SOURCE EXTRACT:
-- Opening Marker --

Texas Motor Speedway president Eddie Gossage insisted that every dealing he'd had personally with Busch had been completely first class and professional, but even he was in agreement that the suspension was called for.

"You can't threaten other people," Gossage agreed. "I don't know where all this comes from. It's just sad. One of the most exciting drivers to come along in this generation, and I hope he's not blowing it."

There was no initial response from Busch's Cup team Phoenix Racing to the suspension, with no word as to whether they would find a replacement driver for the #51 at Pocono. Busch's Nationwide team - Kyle Busch Motorsports, owned and operated by his younger brother - also did not make any comment; they will not be affected by the suspension as there is no Nationwide Series race scheduled for this coming weekend.

-- Closing Marker --

STORED DATA:
-- Opening Marker --

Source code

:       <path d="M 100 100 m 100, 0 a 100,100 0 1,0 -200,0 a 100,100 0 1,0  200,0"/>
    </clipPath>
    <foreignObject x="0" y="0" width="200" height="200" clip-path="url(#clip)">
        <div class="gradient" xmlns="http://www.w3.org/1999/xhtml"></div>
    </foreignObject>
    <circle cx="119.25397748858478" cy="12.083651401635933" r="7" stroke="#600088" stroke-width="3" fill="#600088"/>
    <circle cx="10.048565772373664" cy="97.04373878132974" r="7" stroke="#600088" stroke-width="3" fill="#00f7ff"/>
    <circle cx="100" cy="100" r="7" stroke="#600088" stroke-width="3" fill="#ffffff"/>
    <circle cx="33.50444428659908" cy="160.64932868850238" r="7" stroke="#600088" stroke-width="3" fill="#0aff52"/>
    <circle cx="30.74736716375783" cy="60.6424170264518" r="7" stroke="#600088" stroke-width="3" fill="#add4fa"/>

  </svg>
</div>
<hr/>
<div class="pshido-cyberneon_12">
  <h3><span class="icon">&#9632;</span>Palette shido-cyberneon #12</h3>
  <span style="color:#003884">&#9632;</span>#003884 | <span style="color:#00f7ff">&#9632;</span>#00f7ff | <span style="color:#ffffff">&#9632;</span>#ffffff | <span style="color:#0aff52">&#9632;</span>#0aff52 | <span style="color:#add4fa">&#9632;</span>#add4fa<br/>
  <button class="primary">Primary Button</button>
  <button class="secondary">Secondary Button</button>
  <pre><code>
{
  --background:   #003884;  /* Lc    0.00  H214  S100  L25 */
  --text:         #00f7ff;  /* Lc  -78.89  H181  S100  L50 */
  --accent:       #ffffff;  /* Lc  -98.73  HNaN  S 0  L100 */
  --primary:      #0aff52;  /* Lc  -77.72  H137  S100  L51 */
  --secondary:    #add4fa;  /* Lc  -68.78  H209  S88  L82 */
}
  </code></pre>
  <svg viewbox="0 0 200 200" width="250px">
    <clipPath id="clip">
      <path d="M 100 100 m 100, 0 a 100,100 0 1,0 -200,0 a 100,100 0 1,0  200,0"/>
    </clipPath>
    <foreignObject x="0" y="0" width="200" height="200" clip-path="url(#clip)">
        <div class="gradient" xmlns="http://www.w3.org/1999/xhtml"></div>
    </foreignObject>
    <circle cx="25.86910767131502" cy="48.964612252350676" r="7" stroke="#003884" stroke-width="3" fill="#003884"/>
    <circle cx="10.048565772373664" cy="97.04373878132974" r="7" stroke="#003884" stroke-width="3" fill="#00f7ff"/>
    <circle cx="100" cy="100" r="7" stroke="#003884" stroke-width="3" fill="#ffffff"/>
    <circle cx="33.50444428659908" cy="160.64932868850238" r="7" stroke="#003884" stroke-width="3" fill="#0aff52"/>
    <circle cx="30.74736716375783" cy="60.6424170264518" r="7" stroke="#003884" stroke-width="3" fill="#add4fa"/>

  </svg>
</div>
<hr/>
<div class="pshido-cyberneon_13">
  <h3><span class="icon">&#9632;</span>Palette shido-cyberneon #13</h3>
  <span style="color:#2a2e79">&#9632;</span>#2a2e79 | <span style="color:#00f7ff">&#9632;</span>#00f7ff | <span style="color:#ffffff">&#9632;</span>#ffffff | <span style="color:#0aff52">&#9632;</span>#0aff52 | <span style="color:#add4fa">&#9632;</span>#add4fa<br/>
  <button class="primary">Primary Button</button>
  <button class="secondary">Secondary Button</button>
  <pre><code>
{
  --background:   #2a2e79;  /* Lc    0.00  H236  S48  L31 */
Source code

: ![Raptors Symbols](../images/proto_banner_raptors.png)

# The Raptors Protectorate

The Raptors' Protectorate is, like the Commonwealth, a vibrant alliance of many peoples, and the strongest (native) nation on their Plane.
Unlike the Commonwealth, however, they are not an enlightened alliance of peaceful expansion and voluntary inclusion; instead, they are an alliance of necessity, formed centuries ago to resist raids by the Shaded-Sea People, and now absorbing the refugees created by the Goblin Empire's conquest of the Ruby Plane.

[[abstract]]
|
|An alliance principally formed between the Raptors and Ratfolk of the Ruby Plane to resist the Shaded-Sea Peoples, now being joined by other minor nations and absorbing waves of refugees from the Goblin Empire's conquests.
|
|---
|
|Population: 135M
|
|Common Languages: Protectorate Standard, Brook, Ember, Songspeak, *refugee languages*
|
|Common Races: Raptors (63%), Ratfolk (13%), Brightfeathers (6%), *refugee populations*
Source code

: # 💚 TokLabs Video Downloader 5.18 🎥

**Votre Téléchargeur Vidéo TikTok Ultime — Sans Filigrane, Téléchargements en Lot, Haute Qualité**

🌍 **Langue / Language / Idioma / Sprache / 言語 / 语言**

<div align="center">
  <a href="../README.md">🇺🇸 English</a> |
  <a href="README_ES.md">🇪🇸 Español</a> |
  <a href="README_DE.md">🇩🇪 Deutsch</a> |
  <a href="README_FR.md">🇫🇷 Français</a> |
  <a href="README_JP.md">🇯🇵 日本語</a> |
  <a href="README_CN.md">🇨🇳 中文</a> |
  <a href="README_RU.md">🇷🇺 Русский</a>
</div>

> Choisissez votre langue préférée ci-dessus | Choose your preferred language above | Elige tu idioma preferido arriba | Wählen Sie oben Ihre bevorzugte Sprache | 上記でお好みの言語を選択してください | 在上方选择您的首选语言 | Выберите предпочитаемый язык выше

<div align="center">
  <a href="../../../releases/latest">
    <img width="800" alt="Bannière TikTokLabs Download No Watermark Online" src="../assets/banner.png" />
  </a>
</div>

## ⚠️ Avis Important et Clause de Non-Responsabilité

-- Closing Marker --

ASSIGNMENT A:
Answer these from the news excerpt on the Busch suspension:
(i) Who is the president of Texas Motor Speedway?
(ii) Which car number might need a replacement driver at Pocono?
(iii) Why will Busch's Nationwide team not be affected by the suspension?
ASSIGNMENT B: Write the next part of the news excerpt on the Busch suspension, picking up after its final sentence.

ANSWER AREA A:
(i) Eddie Gossage.
(ii) The #51.
(iii) There is no Nationwide Series race scheduled for this coming weekend.

ANSWER AREA B:
The NASCAR suspension does not apply to Busch's involvement in Wednesday evening's charity Prelude To The Dream event at the Eldora Speedway dirt track owned and operated by Tony Stewart. Kurt had signed up to make only his second appearance in the fundraiser's eight year history along with his brother Kyle, a regular competitor. Along with the Busch brothers and Stewart, the other participants scheduled for the event include Austin and Ty Dillon, Aric Almirola, Dave Blaney, Clint Bowyer, Bill Elliott, Ray Evernham, David Gilliland, Jimmie Johnson, Kasey Kahne, Bobby Labonte, Jason Leffler, Ryan Newman, Kenny Wallace and JJ Yeley, together with Danica Patrick. Tony Kanaan from the IZOD IndyCar Series will also take part, as will Kurt Busch's Dover sparring partner Justin Allgaier.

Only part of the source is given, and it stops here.